Coastal wetlands are important ecosystems, especially in mitigating climate change. Prof. Faming Wang from South China Botanical Garden, Chinese Academy of Sciences, and Prof. Sanders from Southern Cross University, Australia worked together with several colleagues around the globe to examine coastal blue carbon burial rates. They showed that climate change will increase the carbon sequestration capacity of these systems around the world during this century.

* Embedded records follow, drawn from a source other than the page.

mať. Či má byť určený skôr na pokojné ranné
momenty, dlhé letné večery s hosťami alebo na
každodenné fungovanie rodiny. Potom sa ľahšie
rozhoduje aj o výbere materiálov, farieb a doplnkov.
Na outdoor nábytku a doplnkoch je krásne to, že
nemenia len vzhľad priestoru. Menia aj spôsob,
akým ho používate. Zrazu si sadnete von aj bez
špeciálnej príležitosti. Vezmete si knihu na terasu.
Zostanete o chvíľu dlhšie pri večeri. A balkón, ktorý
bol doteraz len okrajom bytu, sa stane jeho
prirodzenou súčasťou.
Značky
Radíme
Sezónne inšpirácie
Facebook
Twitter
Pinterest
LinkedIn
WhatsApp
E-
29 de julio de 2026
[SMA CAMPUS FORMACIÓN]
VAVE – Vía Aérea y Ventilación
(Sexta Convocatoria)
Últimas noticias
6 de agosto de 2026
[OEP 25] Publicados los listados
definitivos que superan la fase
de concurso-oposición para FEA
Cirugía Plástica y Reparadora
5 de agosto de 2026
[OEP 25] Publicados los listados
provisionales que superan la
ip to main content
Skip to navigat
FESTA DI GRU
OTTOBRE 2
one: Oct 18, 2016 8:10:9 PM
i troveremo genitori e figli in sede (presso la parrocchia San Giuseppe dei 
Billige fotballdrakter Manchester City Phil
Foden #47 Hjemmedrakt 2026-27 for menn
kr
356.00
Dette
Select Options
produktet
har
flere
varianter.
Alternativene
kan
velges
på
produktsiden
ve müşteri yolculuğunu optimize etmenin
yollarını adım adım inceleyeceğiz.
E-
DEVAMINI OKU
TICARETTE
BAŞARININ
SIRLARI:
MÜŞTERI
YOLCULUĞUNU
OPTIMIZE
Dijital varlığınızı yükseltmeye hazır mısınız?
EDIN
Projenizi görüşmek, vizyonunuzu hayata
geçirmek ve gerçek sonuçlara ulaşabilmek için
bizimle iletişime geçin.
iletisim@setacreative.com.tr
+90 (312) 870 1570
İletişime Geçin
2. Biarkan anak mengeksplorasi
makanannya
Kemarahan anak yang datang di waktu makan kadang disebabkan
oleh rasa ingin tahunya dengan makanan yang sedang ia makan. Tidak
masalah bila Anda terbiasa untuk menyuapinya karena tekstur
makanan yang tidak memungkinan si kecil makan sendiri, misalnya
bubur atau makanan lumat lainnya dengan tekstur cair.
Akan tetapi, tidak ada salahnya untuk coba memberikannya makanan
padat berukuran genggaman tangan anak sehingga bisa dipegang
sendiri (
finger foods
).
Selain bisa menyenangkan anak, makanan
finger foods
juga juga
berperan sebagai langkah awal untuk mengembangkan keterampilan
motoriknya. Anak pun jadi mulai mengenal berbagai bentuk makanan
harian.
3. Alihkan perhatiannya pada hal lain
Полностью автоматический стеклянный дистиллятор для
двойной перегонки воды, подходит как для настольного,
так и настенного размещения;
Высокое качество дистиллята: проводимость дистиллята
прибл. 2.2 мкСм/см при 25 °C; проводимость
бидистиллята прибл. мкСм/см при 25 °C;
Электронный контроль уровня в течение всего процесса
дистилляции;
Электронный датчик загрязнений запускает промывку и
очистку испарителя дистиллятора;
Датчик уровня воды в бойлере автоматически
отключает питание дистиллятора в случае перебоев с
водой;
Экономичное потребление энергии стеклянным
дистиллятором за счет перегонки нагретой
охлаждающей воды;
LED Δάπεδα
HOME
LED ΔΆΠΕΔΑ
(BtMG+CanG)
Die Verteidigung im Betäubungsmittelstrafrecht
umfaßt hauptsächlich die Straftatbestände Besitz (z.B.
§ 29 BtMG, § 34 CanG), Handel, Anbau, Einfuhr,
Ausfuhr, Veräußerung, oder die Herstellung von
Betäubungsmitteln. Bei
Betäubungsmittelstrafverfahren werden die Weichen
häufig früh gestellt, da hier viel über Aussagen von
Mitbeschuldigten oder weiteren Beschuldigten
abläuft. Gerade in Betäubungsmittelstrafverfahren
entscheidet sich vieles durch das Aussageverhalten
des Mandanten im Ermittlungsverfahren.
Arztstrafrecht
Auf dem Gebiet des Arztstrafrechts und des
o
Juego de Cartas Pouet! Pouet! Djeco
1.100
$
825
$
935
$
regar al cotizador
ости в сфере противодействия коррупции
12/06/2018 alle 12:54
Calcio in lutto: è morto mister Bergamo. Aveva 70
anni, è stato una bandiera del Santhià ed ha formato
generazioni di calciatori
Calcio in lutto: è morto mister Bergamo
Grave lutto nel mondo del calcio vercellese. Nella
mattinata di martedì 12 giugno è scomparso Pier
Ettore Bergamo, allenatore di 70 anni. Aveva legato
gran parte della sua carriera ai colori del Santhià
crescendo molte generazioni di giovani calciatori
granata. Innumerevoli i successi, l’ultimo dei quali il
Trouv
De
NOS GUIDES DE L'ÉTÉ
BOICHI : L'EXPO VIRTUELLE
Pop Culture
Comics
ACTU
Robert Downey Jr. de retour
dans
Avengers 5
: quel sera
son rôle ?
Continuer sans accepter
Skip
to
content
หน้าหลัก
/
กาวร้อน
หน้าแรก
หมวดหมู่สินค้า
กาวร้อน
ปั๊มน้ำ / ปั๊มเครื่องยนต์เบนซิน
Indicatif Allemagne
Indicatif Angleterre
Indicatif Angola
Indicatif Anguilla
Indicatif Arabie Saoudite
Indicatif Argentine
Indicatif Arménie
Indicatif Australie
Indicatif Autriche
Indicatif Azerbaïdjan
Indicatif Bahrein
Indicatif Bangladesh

In a recent publication in National Science Review, Prof. WANG and Prof. Sanders lead an international group to go beyond recent soil C stock estimates, to reveal global tidal wetland C accumulation and predict changes under relative sea level rise, temperature and precipitation. They found that global tidal wetlands accumulate ~54 Tg C yr-1, which is ~30% of the organic C buried on the ocean floor (Figure 1). Modelling based on current climatic drivers and under projected emissions scenarios revealed an increase of up to ~300 g C m-2 yr-1 by 2100 as an average global C accumulation rate (Figure 2). This rapid increase was found here to be driven by sea-level rise in tidal marshes, and higher temperature and precipitation in mangroves. Their results highlight the feedbacks between climate change and C sequestration in tidal wetlands (Figure 2). The results from this study demonstrate that preserving and rehabilitating mangroves and salt marshes will remain an effective approach in tackling global climate change with significant regional benefits in tidal wetland-rich countries.
This work was funded by National Natural Science Foundation of China, the Guangdong Natural Science Foundation for Distinguished Young Scholars, Australian Research Council and NOAA National Estuarine Research Reserve Science Collaborative.
For further reading,please refer to: https://doi.org/10.1093/nsr/nwaa296.
Figure 1. The spatial distribution of tidal wetlands and the observed C accumulation rate (CAR) points. The right panel indicated the arithmetic average CAR at every 10-degree bands of latitude.
Figure 2. Projected global change in tidal wetland C sequestration. Results are displayed for moderate-emission scenario (RCP4.5) and high-emission scenario (RCP8.5) under the most restricted human adaptation scenario (i.e. population density threshold set as 5 people km-2; higher population density than this value would have no lateral accommodation space for tidal wetlands), giving the most conservative predicted increases in the global carbon accumulation rates found in this study. The colored shadings represent the 95% range (2.5%-97.5%) of the projected C distribution in global tidal wetlands. The solid lines denote the median of the distribution.